Again, it's about winning, period. If you can add Chase Utley-esque lore to it, it's the icing on the cake, not the cake itself.

All this is not to say there aren't legitimate, plausible arguments for not signing Harper when the winter of 2018 rolls around. Maybe a surpassing number of the Phillies' outfield prospects pan out as great players. Harper will likely cost somewhere around a half billion dollars, and maybe the Phillies are better off using their big-market money on Manny Machado or dominant starting pitching. Maybe Harper suffers a devastating injury and can never play at the same level again.

Those arguments, however, are not how the conversation is being framed now.

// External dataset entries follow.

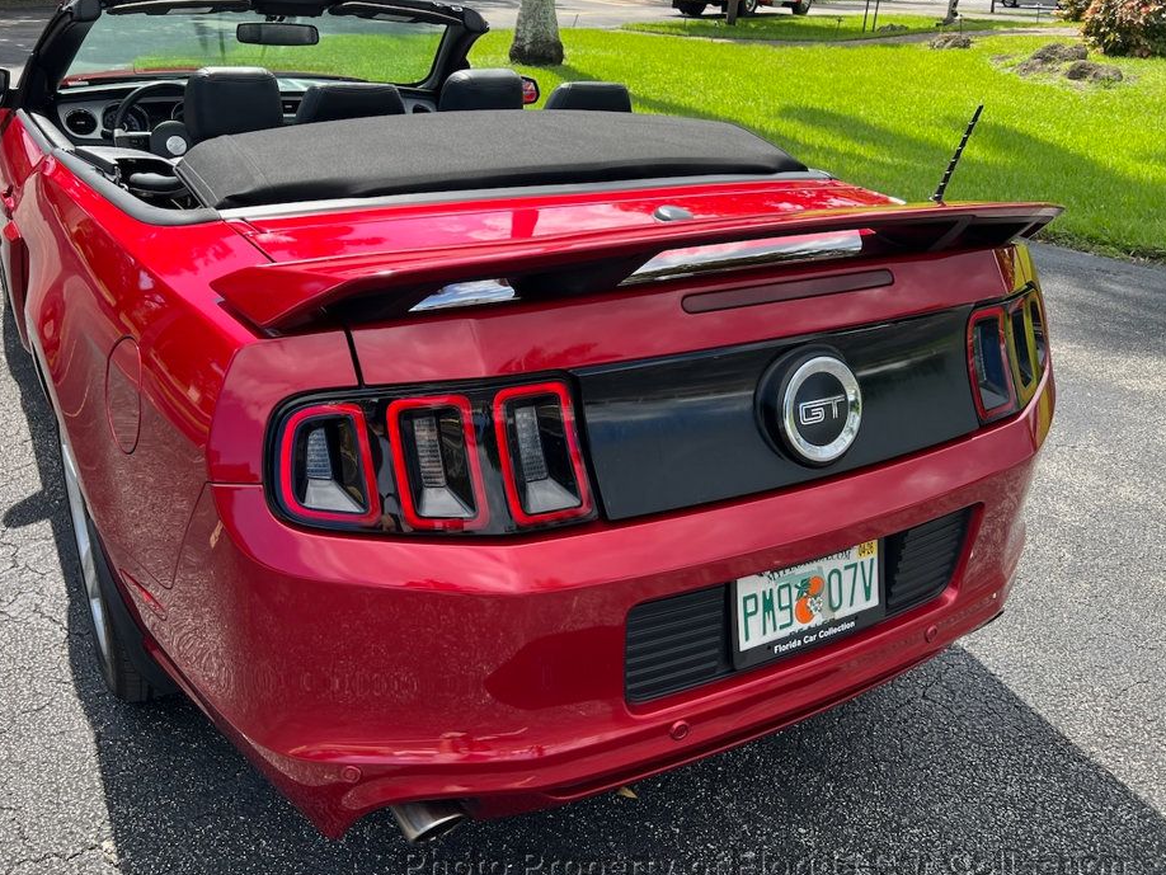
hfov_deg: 61.6
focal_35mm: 29
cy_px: 420
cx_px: 541
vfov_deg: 48.2
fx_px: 977
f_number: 1.5
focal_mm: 5.7
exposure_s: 1/1295
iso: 50
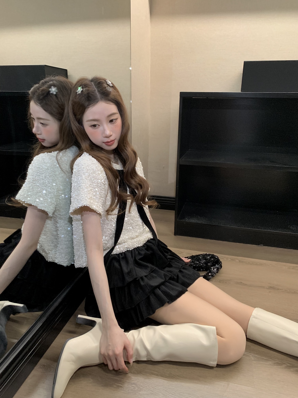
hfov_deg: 53.1
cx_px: 149
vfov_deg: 67.3
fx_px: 298
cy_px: 199
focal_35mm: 26
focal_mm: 4.25
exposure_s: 1/52
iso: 400
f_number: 1.8
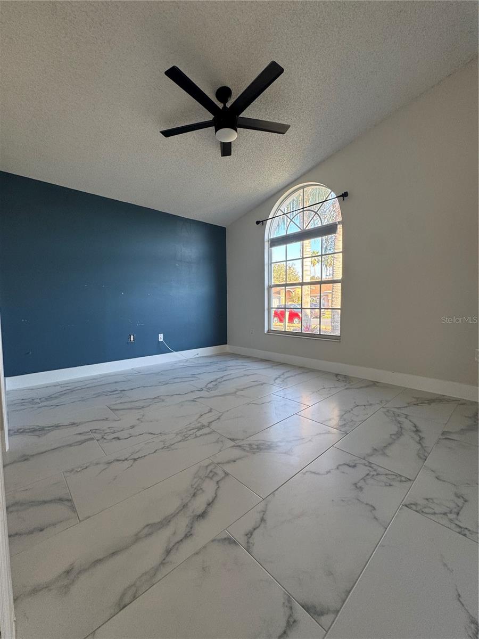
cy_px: 320
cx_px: 240
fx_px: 258
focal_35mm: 14
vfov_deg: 102.1
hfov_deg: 85.7
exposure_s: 1/99
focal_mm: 2.22
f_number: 2.2
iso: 80
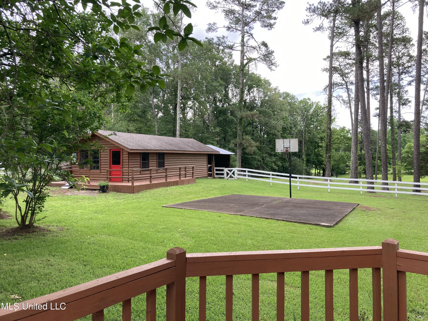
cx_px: 214
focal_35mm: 28
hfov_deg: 63.4
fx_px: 346
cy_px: 160
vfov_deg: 49.7
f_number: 1.8
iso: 25
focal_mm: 3.99
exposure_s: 1/121
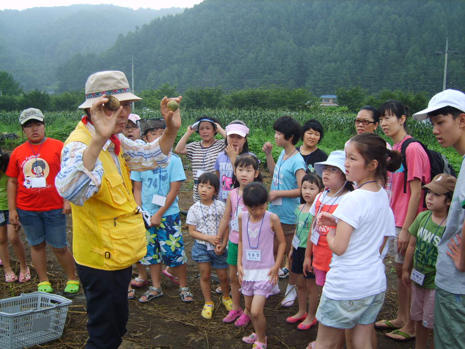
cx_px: 232
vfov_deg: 40.7
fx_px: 470
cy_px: 174
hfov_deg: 52.6
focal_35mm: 35
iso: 50
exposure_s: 1/125
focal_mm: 7.4
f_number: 2.8
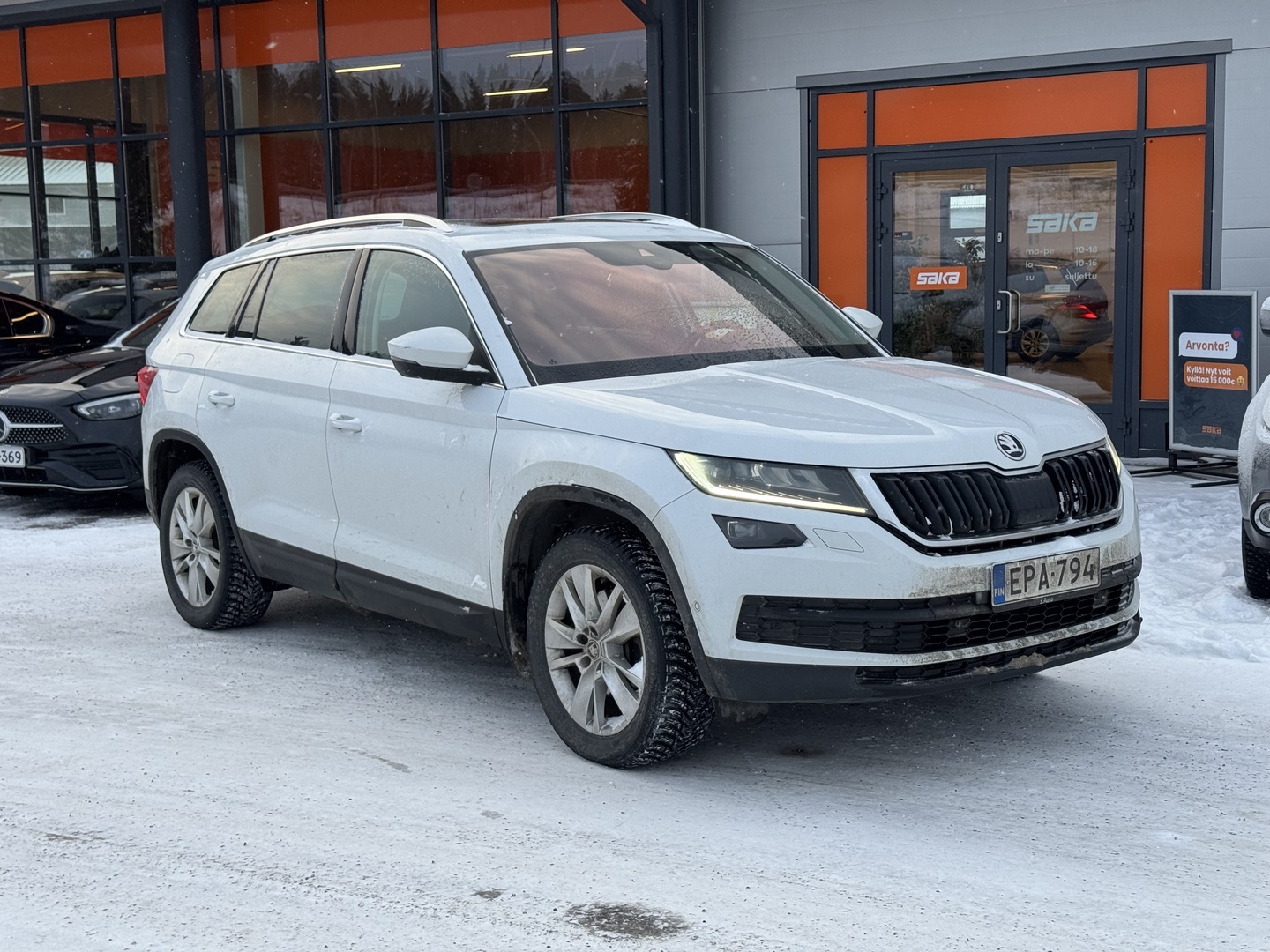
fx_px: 1761
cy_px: 476
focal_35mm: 48
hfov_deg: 39.7
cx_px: 635
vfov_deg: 30.3
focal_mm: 6.76
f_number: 1.78
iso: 64
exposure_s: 1/448
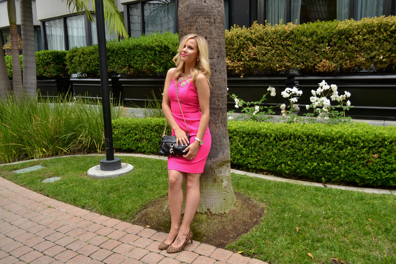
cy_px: 132
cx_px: 198
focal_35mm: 30
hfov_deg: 61.9
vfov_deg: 43.6
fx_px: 330
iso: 400
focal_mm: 20
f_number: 5.6
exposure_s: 1/400
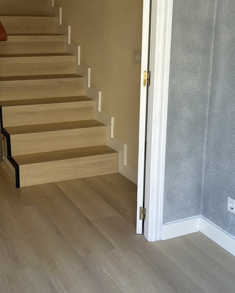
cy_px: 138
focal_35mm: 53
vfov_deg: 35.3
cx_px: 114
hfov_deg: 28.6
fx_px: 461
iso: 32
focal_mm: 5.7
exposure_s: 1/115
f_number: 1.5
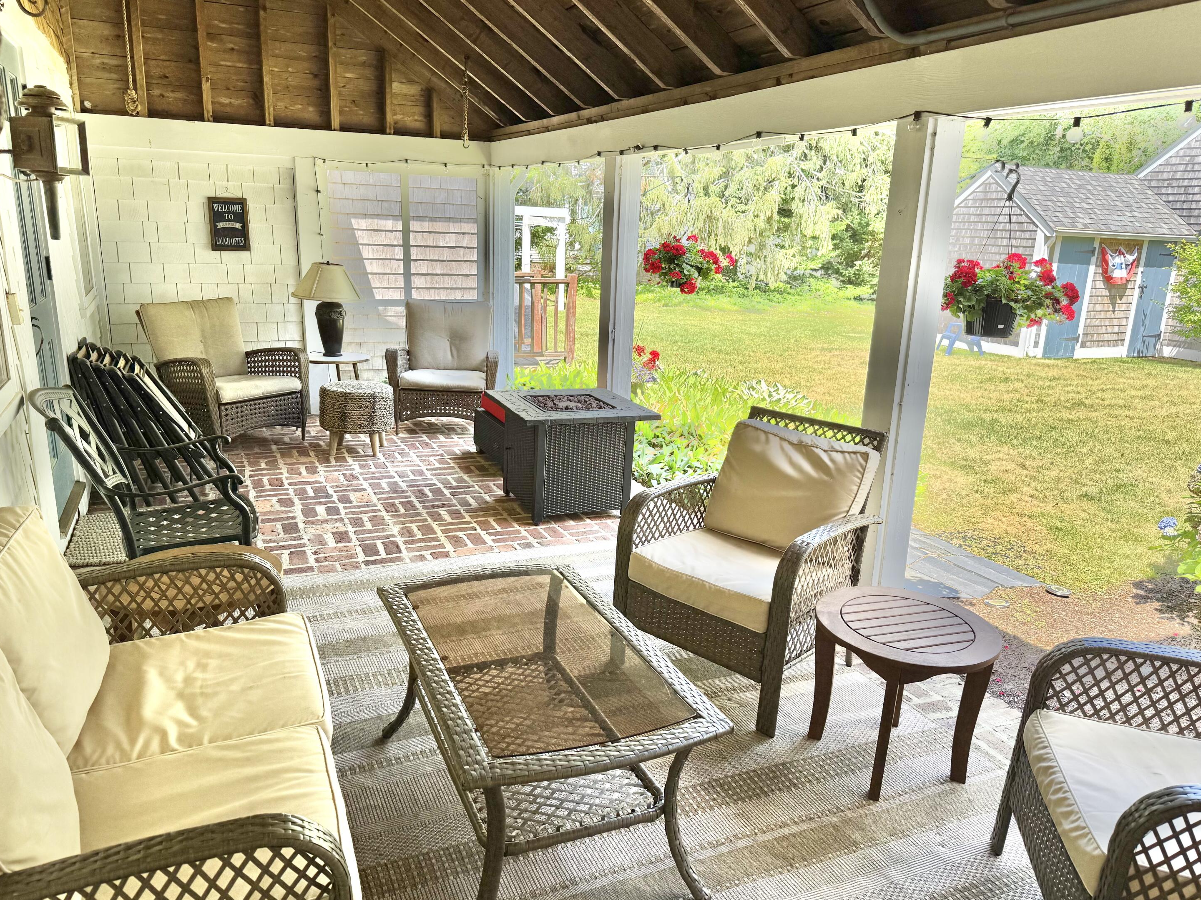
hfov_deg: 69.4
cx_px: 588
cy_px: 455
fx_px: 867
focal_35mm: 25
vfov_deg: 54.9
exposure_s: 1/588
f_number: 1.78
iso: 80
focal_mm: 6.76
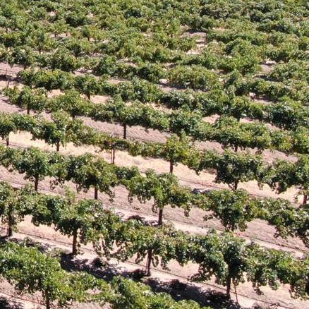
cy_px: 27
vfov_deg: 26.7
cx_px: -107
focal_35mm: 62
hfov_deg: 23.9
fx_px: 626
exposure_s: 1/500
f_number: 2.8
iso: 100
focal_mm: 4.39
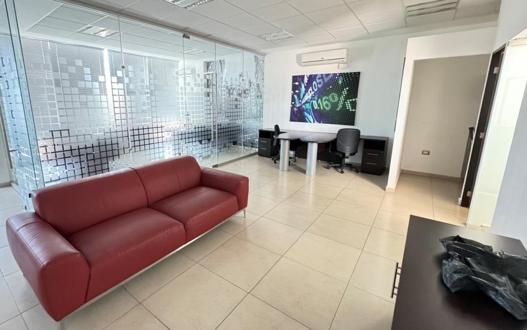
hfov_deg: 93.8
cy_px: 152
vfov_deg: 67.9
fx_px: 244
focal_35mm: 17
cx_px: 228
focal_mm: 2.22
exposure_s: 1/60
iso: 1250
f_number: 2.2
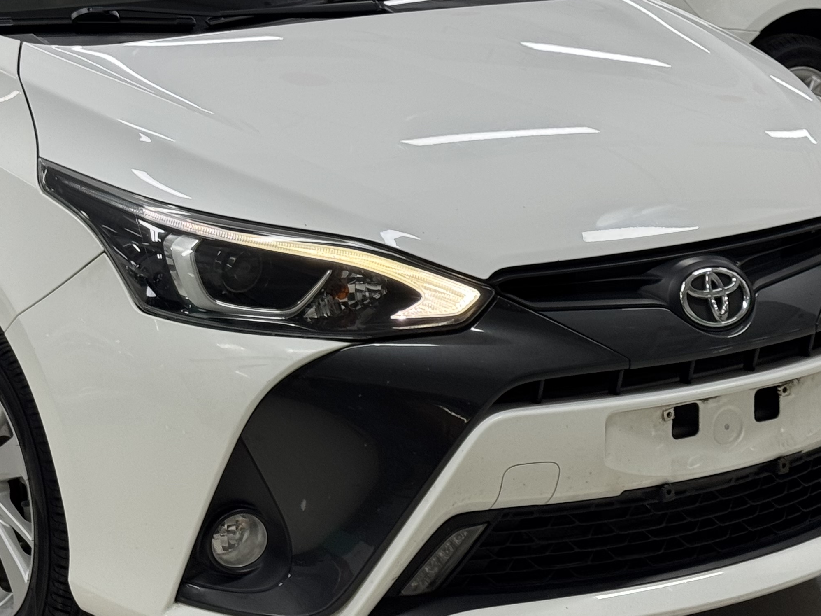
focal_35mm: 97
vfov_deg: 15.2
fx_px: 2300
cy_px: 178
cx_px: 207
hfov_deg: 20.1
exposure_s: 1/50
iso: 64
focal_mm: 6.76
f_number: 1.78
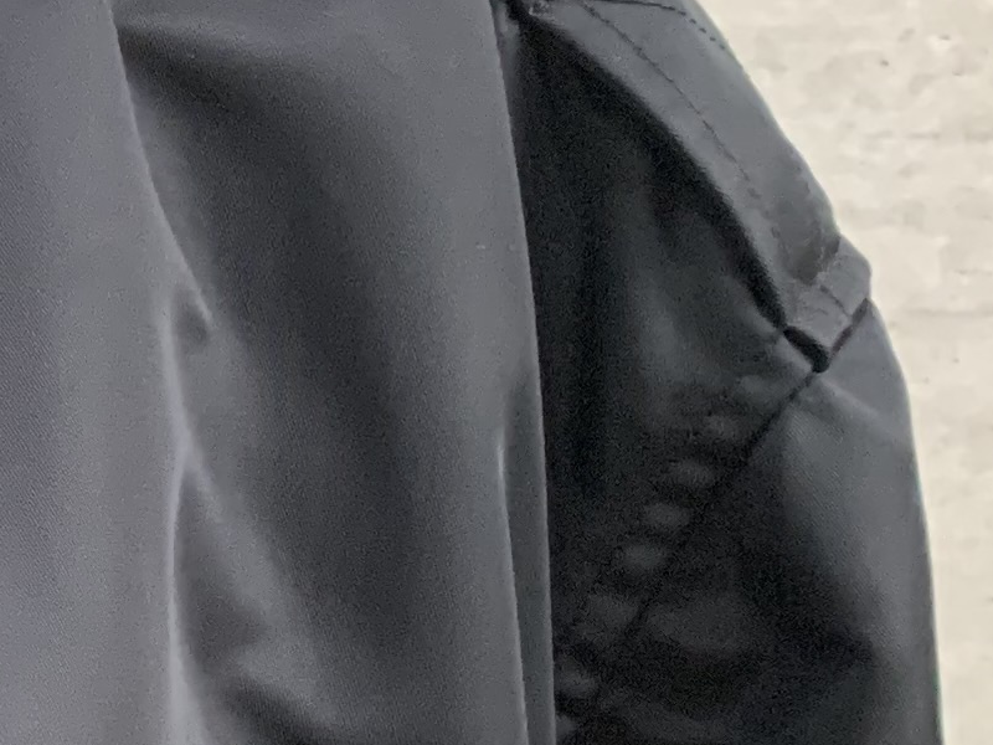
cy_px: 734
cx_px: -1054
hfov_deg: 12.9
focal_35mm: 131
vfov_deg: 11.2
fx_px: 3758
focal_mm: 4.25
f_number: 1.8
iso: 250
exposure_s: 1/60
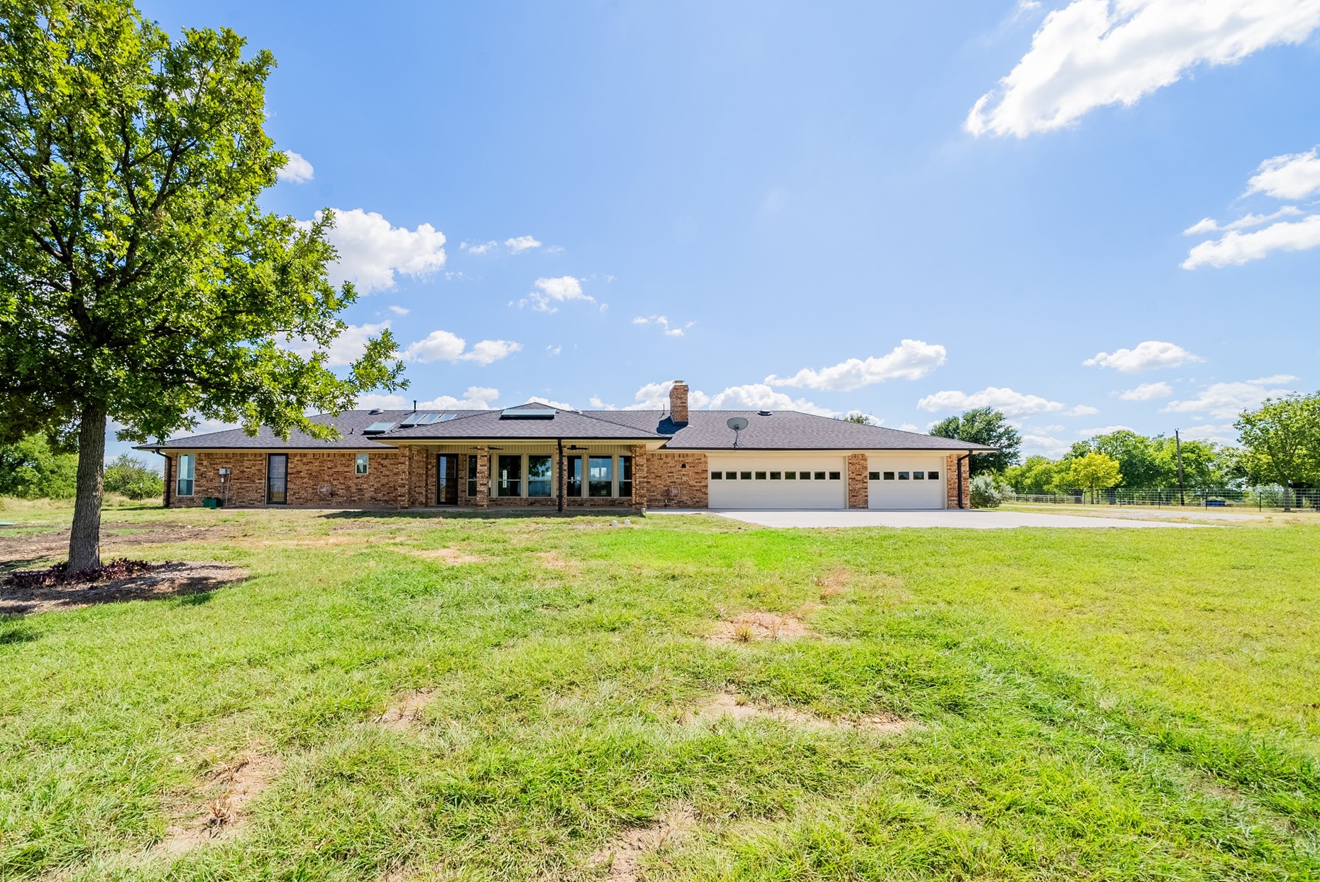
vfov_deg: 81.2
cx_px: 579
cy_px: 466
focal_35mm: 14
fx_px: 514
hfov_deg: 103.7
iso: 160
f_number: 10
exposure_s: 1/1000
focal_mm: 12
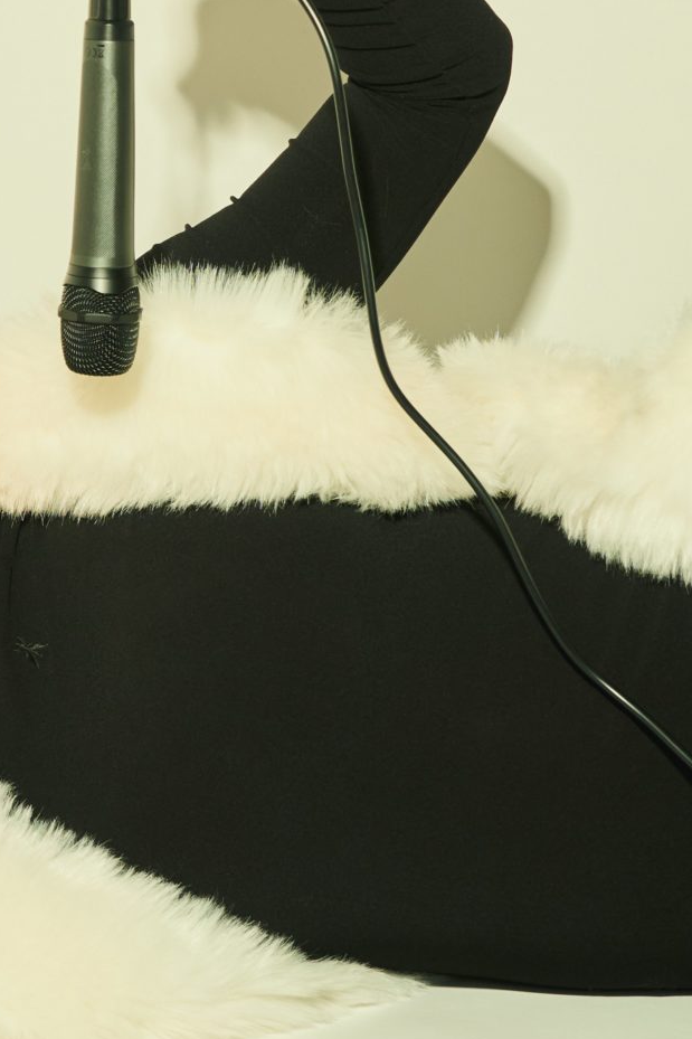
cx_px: -196
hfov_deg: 13.0
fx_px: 2942
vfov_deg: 19.8
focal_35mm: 102
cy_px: 177
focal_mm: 37
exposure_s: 1/125
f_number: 5.6
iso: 500
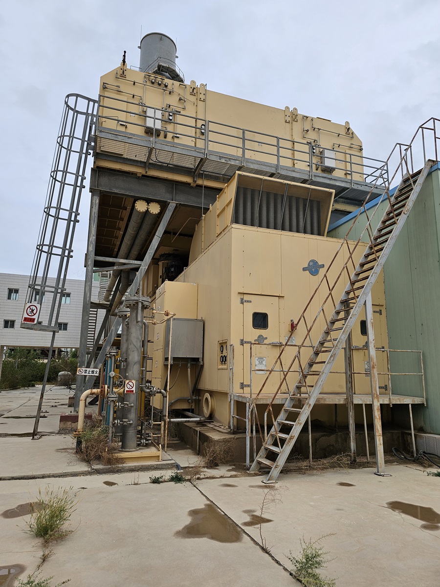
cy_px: 294
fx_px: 390
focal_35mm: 23
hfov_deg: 58.9
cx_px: 220
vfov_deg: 73.9
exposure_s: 1/1090
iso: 10
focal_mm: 6.3
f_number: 1.7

What's best: My sneaking suspicion is that it's generally the same crowd who believe we shouldn't pursue Harper simply because they don't like him are the same people who moan incessantly about our city's relatively bare trophy case, and how team ownership doesn’t do enough to fix that. 

So spare me. If Bryce Harper can help you win baseball games, you pay Bryce Harper to play baseball for you.

If you don't agree, you can sleep soundly at night knowing only the select imaginary few — apparently dripping in elbow grease — get to be considered "Philly guys." Just know that your viewpoint is wrong, and you value some false projection of yourself cast onto professional athletes over on-field success.